A transformer model is a type of neural network architecture that was introduced in the paper “Attention is All You Need” by Vaswani et al. in 2017. Unlike traditional Recurrent Neural Networks (RNNs), Transformers do not rely on sequence-aligned RNNs to handle data. Instead, they use a mechanism called self-attention to process and generate sequences. Transformers have become the foundation for many state-of-the-art models in natural language processing, including BERT, GPT (the “T” stands for transformer), and T5

BERT

BERT (Bidirectional Encoder Representations from Transformers) is a pre-trained language representation model introduced by Google in 2018. BERT revolutionized language models by understanding context from both directions in a sentence. Unlike previous models that read text in a single direction, BERT’s bidirectional approach significantly improved comprehension.

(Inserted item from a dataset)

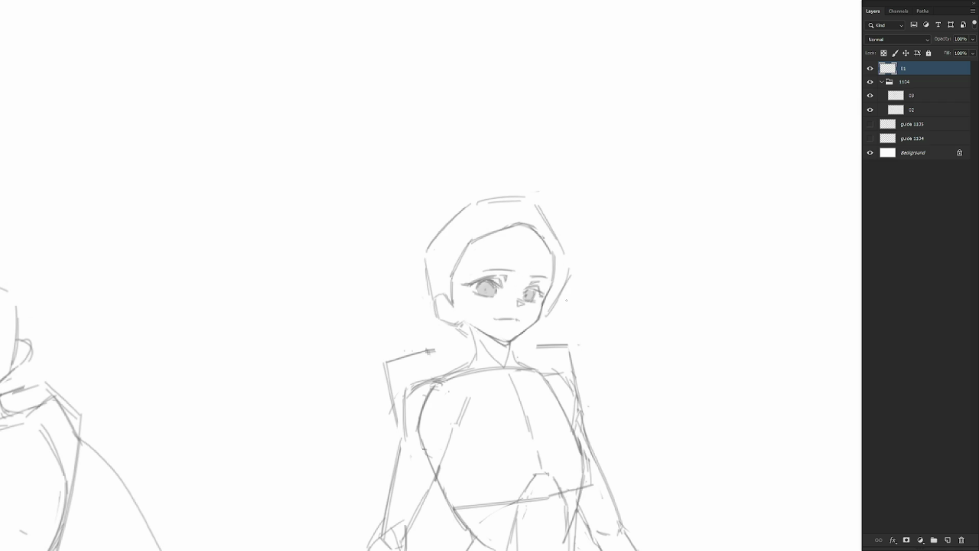
pyautogui.press('ctrl+minus')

BERT’s ability to be fine-tuned on a wide range of specific tasks with relatively little data has made it a versatile tool for AI and machine learning.

THE GPT Era

Now we have the modern models made famous by the release of ChatGPT, built with GPT-3. These advanced models are also transformer-based and use attention to understand text. They are trained on vastly more data than previous models — the whole internet, nearly.

GPT and its generation are incredibly capable, but have introduced new problems: they hallucinate or makeup incorrect answers, carry biases from their creators and the data sets they were trained on, and they have gotten so good that they need guard rails to prevent people from using them for harm. How the next evolution of LLMs improves them, we shall see.